The advantage is it makes your app incredibly reactive. Rather than have to fatten up your controller with logic that does not belong, or have some service object that does 20 things in sequence, it allows everything to be decoupled, only subscribe to the things that are relevant. It also enforces the single responsibility principle, by allowing these subscribers to exist in potentially different engines, or areas of your application, and do nothing but react to the events occurring within the system.
Callbacks
The ActiveRecord callbacks from the ActionPubsub::ActiveRecord module, are only fired after_commit. If for some reason that's a problem, you probably don't want a subscriber to begin with, and should stick with standard callbacks. Meaning, subscribers are primarily intended to perform duties relevant to the model, but that do not change the model itself.
This also allows for complex chains of events to occur, with no knowledge of each other, but that do their one job, and do it well. If that subscriber happens to create a new record, We can then subscribe to that models creation somewhere else, settings up the building blocks of a pipeline.
Installation
Add this line to your application's Gemfile:
gem 'action_pubsub'
And then execute:
$ bundle
Or install it yourself as:
$ gem install action_pubsub
Usage
TODO: Work in progress
Development
After checking out the repo, run bin/setup
to install dependencies. Then, run rake rspec
to run the tests. You can also run bin/console
for an interactive prompt that will allow you to experiment.
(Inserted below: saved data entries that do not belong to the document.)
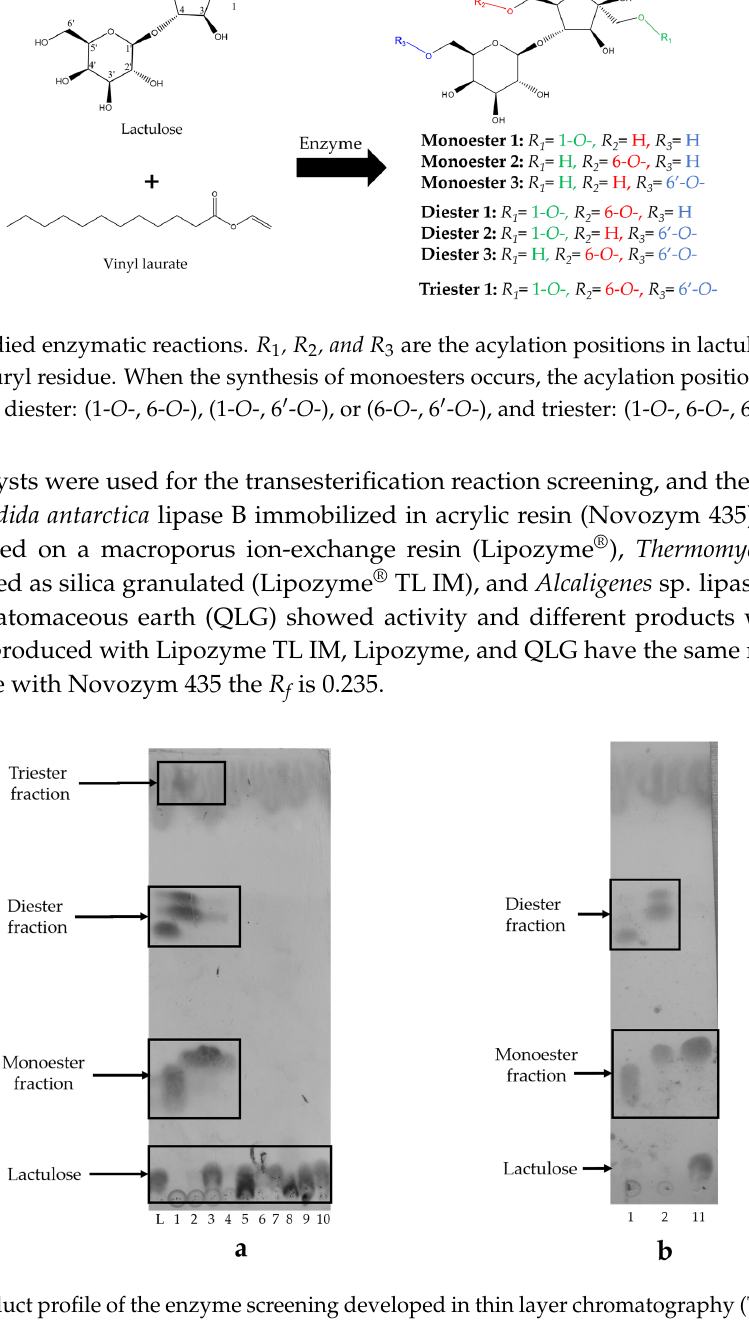
Figure 3. Product profile of the enzyme screening developed in thin layer chromatography (TLC) plates. Reaction conditions: biocatalyst (25 mg/mL), lactulose (30 mM), vinyl laurate (150 mM), T = 60 ◦ C, t = 24 h, solvent: 20% DMF in 2-methyl-2-butanol (2M–2B). ( a ) Lines: (L) Lactulose, (1) Novozym 435, (2) Lipozyme TL IM, (3) Lipozyme from Mucor miehei 20% DMF, (4) Lipozyme from Mucor miehei 0% DMF, (5) Lipase from Rhizopus orizae (Lewatit 160), (6) Lipase from Rhizopus oryzae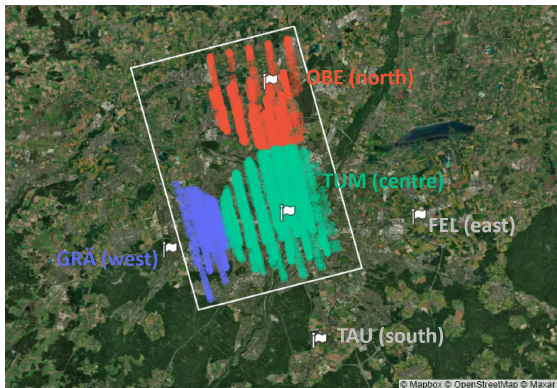
Figure 5. This figure illustrates the collocation criteria for target overpass data captured on 31 March 2021. OCO-2 soundings within a radius of 6km are compared to measurements of the collocated MUCCnet instrument. The OCO-2 target soundings are colored ac- cording to their collocated ground-based spectrometers.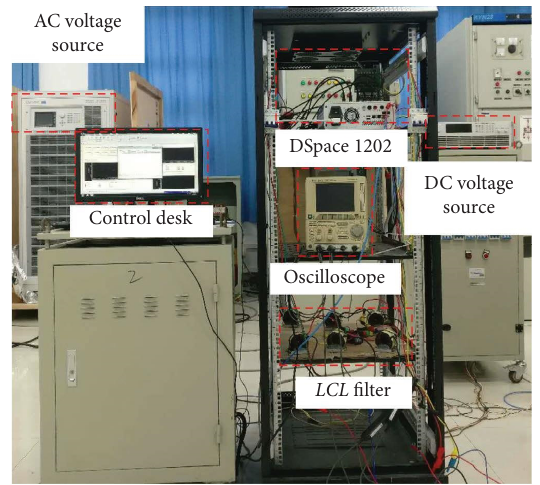
Figure 13: Experimental system prototype.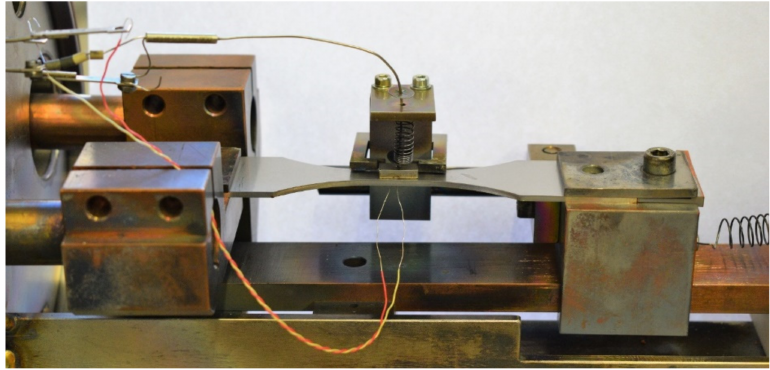
Figure 4. Conductive brazing test stand developed at Technical University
To install this gem onto your local machine, run bundle exec rake install
. To release a new version, update the version number in version.rb
, and then run bundle exec rake release
, which will create a git tag for the version, push git commits and tags, and push the .gem
file to rubygems.org.
Contributing
Bug reports and pull requests are welcome on GitHub at https://github.com/[USERNAME]/action_pubsub.
License
The gem is available as open source under the terms of the MIT License.